Westward to Vinland: The Discovery of Pre-Columbian Norse House-sites in North America by Helge Ingstad (translated by Erik J. Friis) was published in 1969. It was about the author’s six trips to Labrador and Newfoundland in the 1960’s in search of the first Norse settlements in North America. Ingstad used two sagas, those of the Greenlanders and Eirik the Red, as the basis for his travels. What was written down hundreds and hundreds of years ago he found to be remarkably accurate in terms of the land formations and bodies of water. The Vikings documented their journey from Greenland west to Baffin Island, then south to Labrador, across the Strait of Belle Isle to the northern peninsula of Newfoundland where they established a settlement at L’Anse aux Meadows.
Ingstad and Friis wrote a thoroughly engaging diary of voyage and discovery as the author sailed up and down the Labrador coast in search of possible Norse sites. He was a modern-day Viking as he considered what might be of importance to the crew a millennium ago. Flat grasslands were necessary for livestock and grazing, and the tip of the Great Northern Peninsula was ideal.
Over the course of his journeys he worked with different teams as they explored and excavated. His wife Anne Stine and their daughter Benedicte accompanied him on all the trips and made substantial discoveries of their own.
I could not put this book down and the pages that were full of text were a breeze to read. Of particular interest was his analysis of the term “Vinland” where he believes its origin was in the old Norse for “grassland” versus “land of grapes” (which would have rendered its spelling instead as Vínland). Ingstad thus refuted the claims by those who believed Vinland as a grape-growing region could not possibly have been as far north as L’Anse aux Meadows. Ingstad presented both arguments for and against the authenticity of the infamous Vinland Map. In 1969 he was leaning towards accepting it as genuine but only through scientific testing during this century has the document been proven to be a forgery.

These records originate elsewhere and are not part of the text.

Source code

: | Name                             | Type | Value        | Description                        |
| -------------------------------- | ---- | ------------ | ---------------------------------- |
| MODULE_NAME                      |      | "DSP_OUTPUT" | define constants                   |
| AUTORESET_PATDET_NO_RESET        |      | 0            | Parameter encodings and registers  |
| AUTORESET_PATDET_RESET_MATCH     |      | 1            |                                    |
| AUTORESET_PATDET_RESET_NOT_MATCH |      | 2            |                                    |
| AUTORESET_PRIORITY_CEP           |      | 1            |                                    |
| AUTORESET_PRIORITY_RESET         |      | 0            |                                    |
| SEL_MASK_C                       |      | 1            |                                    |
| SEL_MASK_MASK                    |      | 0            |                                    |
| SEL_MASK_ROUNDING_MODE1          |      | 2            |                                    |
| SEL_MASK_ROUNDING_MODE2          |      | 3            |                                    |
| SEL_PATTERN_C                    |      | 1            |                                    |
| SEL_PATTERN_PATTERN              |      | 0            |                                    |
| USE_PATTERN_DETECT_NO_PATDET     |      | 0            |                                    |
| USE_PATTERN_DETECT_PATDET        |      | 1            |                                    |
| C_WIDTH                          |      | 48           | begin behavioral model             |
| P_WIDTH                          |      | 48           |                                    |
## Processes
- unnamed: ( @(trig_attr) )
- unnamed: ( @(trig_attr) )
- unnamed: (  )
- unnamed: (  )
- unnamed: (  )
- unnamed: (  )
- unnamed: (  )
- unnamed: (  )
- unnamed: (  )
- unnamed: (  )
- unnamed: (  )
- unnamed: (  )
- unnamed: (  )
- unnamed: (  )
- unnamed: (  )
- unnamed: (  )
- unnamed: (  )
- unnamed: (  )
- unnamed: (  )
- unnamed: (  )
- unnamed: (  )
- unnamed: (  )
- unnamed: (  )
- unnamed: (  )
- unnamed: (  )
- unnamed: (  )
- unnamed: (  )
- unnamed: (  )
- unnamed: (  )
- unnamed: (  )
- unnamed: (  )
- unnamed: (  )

The author provided many photos and maps documenting the Vikings’ as well as his own journeys and discoveries. Now I must read Ingstad’s story about his mission in the November 1964 issue of National Geographic (I found this while reading the book’s bibliography). This book was written over fifty years ago so Ingstad’s perception of women must be taken in light of that time, but no scientist today would write of the attractive features of the indigenous women of Labrador as he did.